„I MUST MOULD THIS AGE ANEW”
“The theatre of the nation is soul and spirit. It is a spiritual fortress that was and is built by generations. It is never finished as it is life itself in perpetual evolution.”
One and a half years ago, in the spring of 2020, when we were fully prepared and looking forward in a festive mood to the start of the 7th MITEM Festival, we could never have imagined that our lives would change overnight. An unknown disease pushed us into an unknown life situation. After a while it seemed that nothing would ever be the same, and culture in general, together with theatre, is fatally shaken. We tried to adapt to the “brave new world” with plans and hopes, but we could not really see the future. Recently, we’ve had to postpone the festival twice. Moreover, we also had to face the poignant question of whether theatre can remain everlasting, or the mystery of the personal encounter between actor and spectator will become a thing of the past. What does theatre even mean today – a building, a company or the audience?
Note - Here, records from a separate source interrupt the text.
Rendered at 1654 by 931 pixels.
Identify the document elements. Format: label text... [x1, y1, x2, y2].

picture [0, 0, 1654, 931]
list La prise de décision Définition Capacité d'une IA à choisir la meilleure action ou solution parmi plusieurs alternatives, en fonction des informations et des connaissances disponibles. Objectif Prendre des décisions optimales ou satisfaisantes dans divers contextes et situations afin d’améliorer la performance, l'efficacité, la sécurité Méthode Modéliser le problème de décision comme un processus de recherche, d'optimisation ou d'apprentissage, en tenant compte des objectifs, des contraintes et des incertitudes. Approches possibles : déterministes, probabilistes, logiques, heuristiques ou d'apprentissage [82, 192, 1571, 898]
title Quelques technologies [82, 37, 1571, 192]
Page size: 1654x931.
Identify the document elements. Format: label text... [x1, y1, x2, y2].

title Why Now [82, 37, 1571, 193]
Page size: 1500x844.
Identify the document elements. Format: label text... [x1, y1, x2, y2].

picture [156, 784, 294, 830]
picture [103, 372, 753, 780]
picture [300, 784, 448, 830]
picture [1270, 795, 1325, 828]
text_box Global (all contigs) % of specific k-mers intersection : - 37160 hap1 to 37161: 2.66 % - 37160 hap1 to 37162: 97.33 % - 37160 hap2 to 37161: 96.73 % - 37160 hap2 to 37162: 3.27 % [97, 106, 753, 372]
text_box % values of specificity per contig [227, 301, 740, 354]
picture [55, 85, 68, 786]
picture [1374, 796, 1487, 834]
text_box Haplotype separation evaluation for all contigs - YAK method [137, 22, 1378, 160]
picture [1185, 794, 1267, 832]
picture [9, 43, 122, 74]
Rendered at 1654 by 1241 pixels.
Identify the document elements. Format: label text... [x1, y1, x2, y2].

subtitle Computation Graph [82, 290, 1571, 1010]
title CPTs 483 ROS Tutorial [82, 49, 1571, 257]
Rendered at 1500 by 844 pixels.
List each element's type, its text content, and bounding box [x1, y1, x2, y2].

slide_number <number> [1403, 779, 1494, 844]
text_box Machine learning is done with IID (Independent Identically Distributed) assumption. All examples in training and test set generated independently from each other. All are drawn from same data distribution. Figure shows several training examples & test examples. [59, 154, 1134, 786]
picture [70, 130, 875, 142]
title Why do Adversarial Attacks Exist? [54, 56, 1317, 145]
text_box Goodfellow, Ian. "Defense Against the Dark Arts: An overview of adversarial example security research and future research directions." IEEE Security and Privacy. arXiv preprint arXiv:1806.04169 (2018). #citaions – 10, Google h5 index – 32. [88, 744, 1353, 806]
Is Victor Hugo's thought still true, saying that “theatre is indeed a world of truth: on the stage – there are human hearts, behind the scenes – there are human hearts and also in the auditorium there are humans with their hearts”? Is oscar Wilde’s admiration for theatre still valid, who wrote that theatre is the greatest of all art forms, “because it is the most direct way for a human being to share with another what it means to be human”? And can we still accept the creed of Zoltán Latinovits, the Hungarian ‘King of Actors’: “theatre is a living organism; it is about the whole of man, mediated by and intended for people; it is a synthesis of the thoughts and emotional passions of the man living in a certain age”?
This dilemma is, of course, seemingly dwarfed by the life-and-death struggle of those who have endured the disease and the heroic doctors who have battled it. But theatre, the true Theatre that does not forget its sacred roots, has always been more than mere entertainment. To quote Eugene o'Neill: “a temple that gives a poetic interpretation and a symbolic celebration of life, assisting people, when spiritually starved in the daily, soul-absorbing struggles, to exist”.
And now we are meeting again. We are opening the doors of the theatre again, inviting audiences to see live performances and artists from around the world. We can experience classic dramatic stories that span thousands of years personally, starting with Sophocles’ oedipus, Euripides’ Medea, the Song of Songs from the Bible, continuing with Shakespeare’s Romeo and Juliet, Madách’s The Tragedy of Man, Dostoevsky’s Crime and Punishment, and arriving to Beckett’s Waiting for Godot, Bulgakov’s The Master and Margarita, Ibsen’s Nora (A Doll's House) or Gorky’s Children of the Sun.
A few months ago, perhaps none of us could have been sure that MITEM, as a living celebration of theatre, could happen again in the form we believe in. But our doubts were overcome by the hope of a new beginning – as Imre Madách put it in The Tragedy of Man, through the words of Adam:
In truth I would my sword now lay aside
If ever heard I not a secret voice
That tells me I must mould this age anew.